The above results are clearly showing a pattern relating the first four powers of $A$, for instance $(a_{31}) = (a_{32}) = (a_{33}) + 1$, but I'm unable to write the general form of a matrix $A^{k}$.

$(Q1)$ How do I find/write the general form of a matrix $A^{k}$?

$(Q2)$ I only compute the first four powers of $A$. How do I know that this pattern won't fail for some integer $k$?

Answer 1

The matrix is similar to the diagonal matrix $D=diag(1,1,2)$. Hence we have $$ A^n=(SDS^{-1})^n=SD^nS^{-1} $$ with $$ S=\begin{pmatrix} -5 & -4 & 3\cr -1 & -1 & 1\cr 6 & 5 & -5\end{pmatrix}. $$

Answer 2

The method descirbed in this answer still works even when $A$ is not diagonalizable.

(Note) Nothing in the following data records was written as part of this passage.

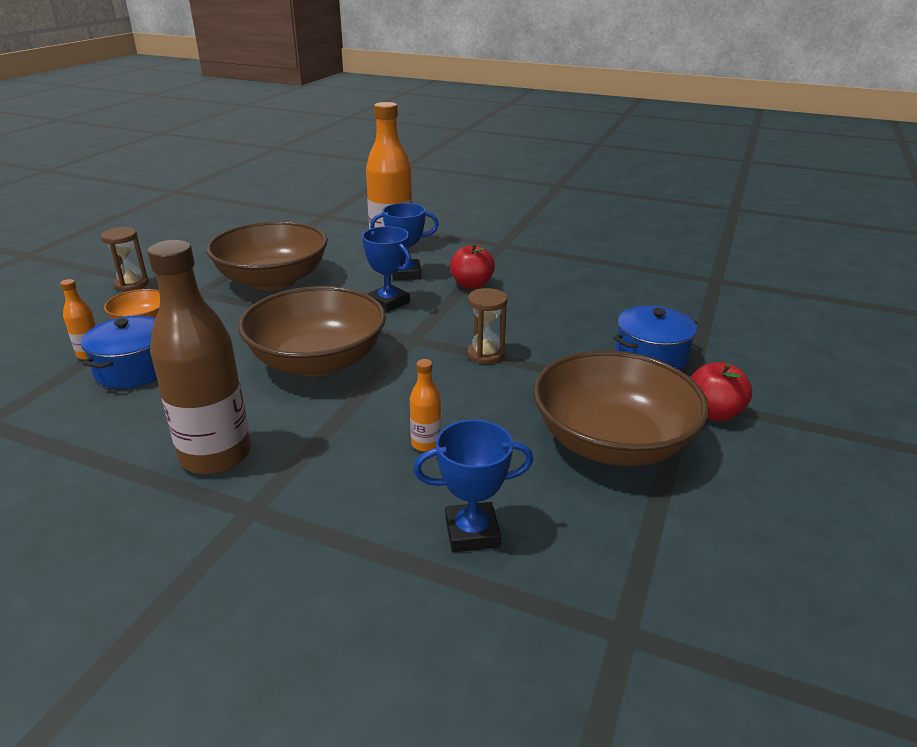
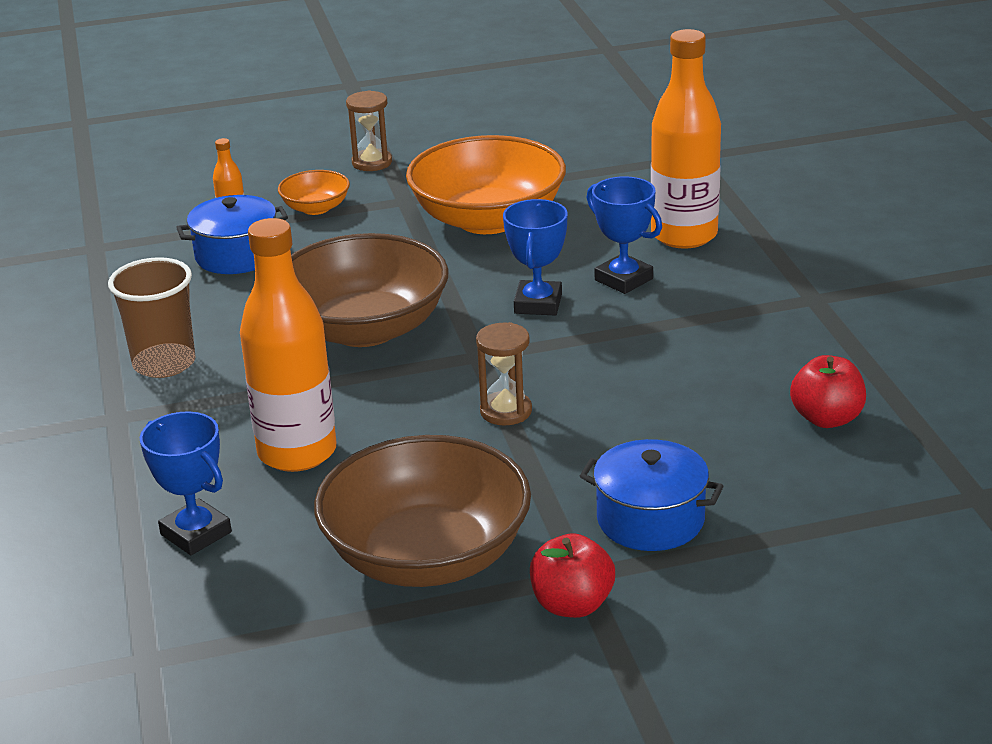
camera: 55 degrees right, 0 degrees up
brown bottle [148,240,251,474] -> brown cup [108,257,196,378]
brown bowl [206,221,328,291] -> orange bowl [406,135,566,234]
orange bottle [410,359,441,452] -> orange bottle [240,218,337,472], size x2.27
red apple [450,243,495,289] -> red apple moved to [790,355,866,428]

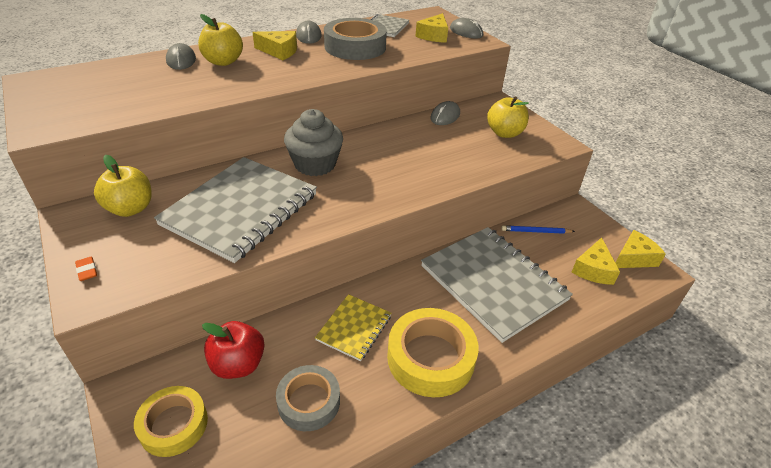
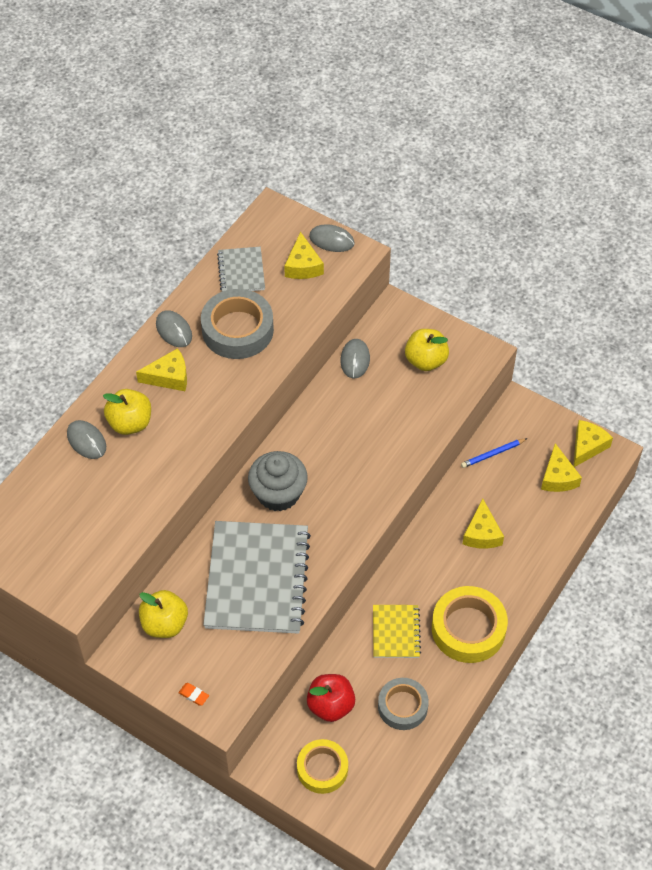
camera: 25 degrees left, 15 degrees up
grey notebook [421,227,573,343] -> yellow cheese [463,499,504,549]

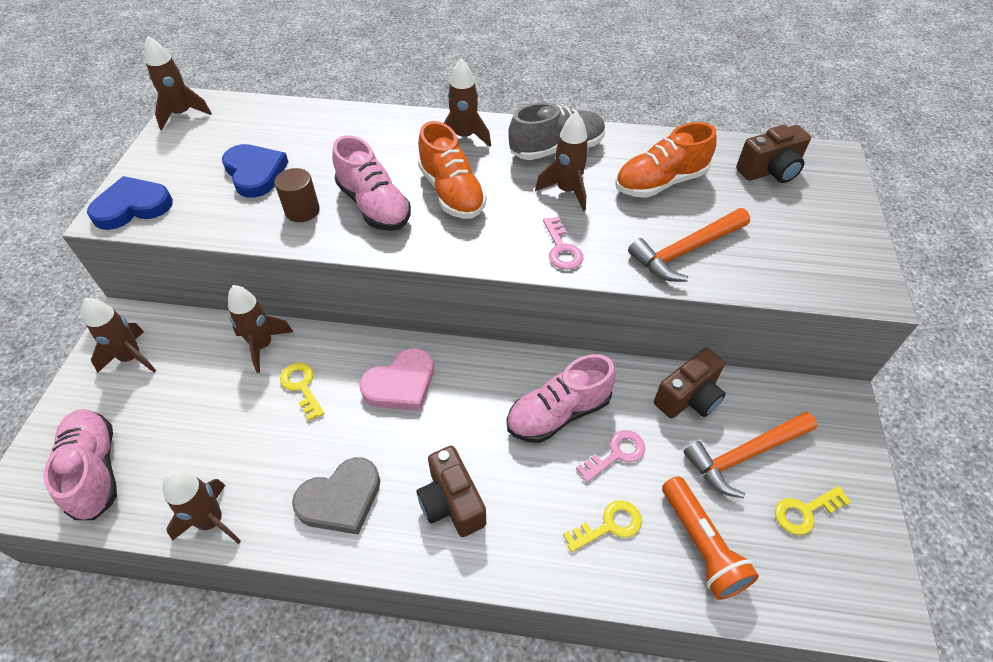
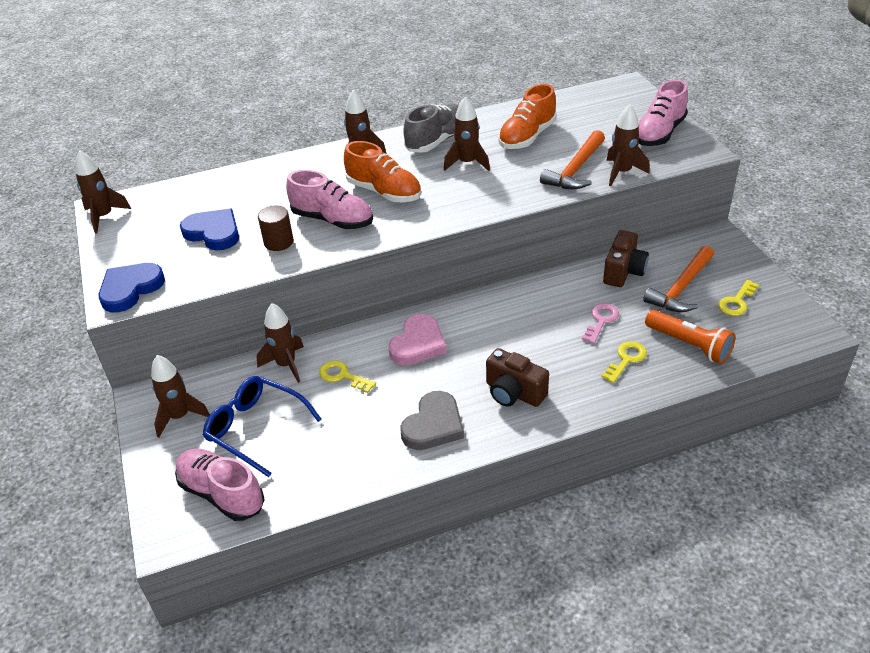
camera: 25 degrees left, 10 degrees down
brown rocket [163,471,241,544] -> brown rocket moved to [606,104,650,186]
pink shoe [507,354,616,443] -> pink shoe moved to [639,80,688,146]
pink key [543,216,583,270] -> none
brown camera [736,125,811,183] -> none
none -> blue glasses [203,376,322,477]

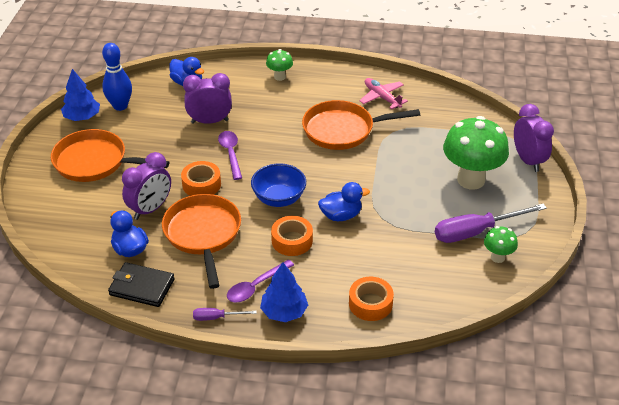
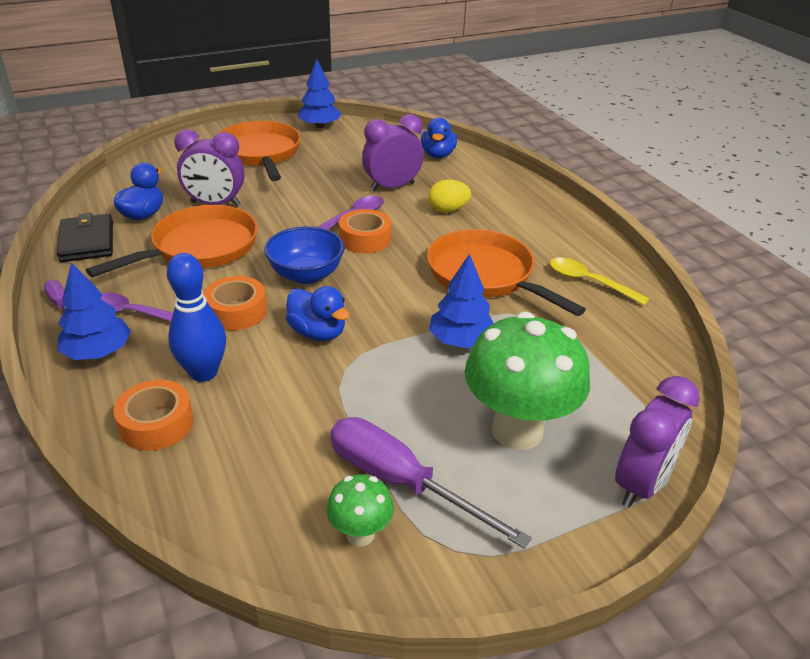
camera: 55 degrees right, 5 degrees down
blue bowling pin [102,43,132,111] -> blue bowling pin moved to [167,253,226,382]
orange tape [181,161,221,196] -> orange tape moved to [339,209,392,253]
purple clock [183,73,232,124] -> purple clock turned 75 degrees counterclockwise [362,114,424,191]
green mushroom [266,49,293,81] -> none
pink plane [359,78,408,109] -> yellow spoon [550,258,650,306]
none -> yellow egg [428,179,471,213]
none -> blue tree [429,254,494,348]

The upside of this method is that you are not required to calculate eigenvectors or inverses of matrices.

The characteristic polynomial is $P_A(X)=(2-X)(X-1)^2$. The Cayley-Hamilton theorem says that $P_A(A)=(2Id-A)(A-Id)^2=0$. Consider the polynomial $X^n$. We can write $$X^n=Q(X)P_A(X)+r(X)$$ with $\deg(r(X))<3$. Hence we may write $r(X)=aX^2+bX+c$.

We can plug in the eigenvalue $2$ into the previous equation to get $2^n=r(2)=4a+2b+c$. (Here we used that $P_A(2)=0$).

Similarly $1=r(1)=a+b+c$. Last but not least we take the derivative w.r.t. $X$. This yields $$nX^{n-1}=Q'(X)P_A(X)+Q(X)P_A'(X)+2aX+bX.$$ Plug in $1$ to get $n=2a+b$. You can solve for $a,b$ and $c$. Then you know $r(X)$. Plug in $A$ in the original equation to get $$A^n=r(A)=aA^2+bA+cId.$$

Answer 3

Your matrix has the following form for any power $k$ (showing this should be routine): $$\begin{array}{ccc}-3a+1&-3a&-3a\\-a&-a+1&-a\\5a&5a&5a+1\end{array}$$ where $a=1$ for $A^{1}$. Calculating $A^{k}$ for first few $k$ shows that the $[2,1]$ element is $-(2^k-1)$.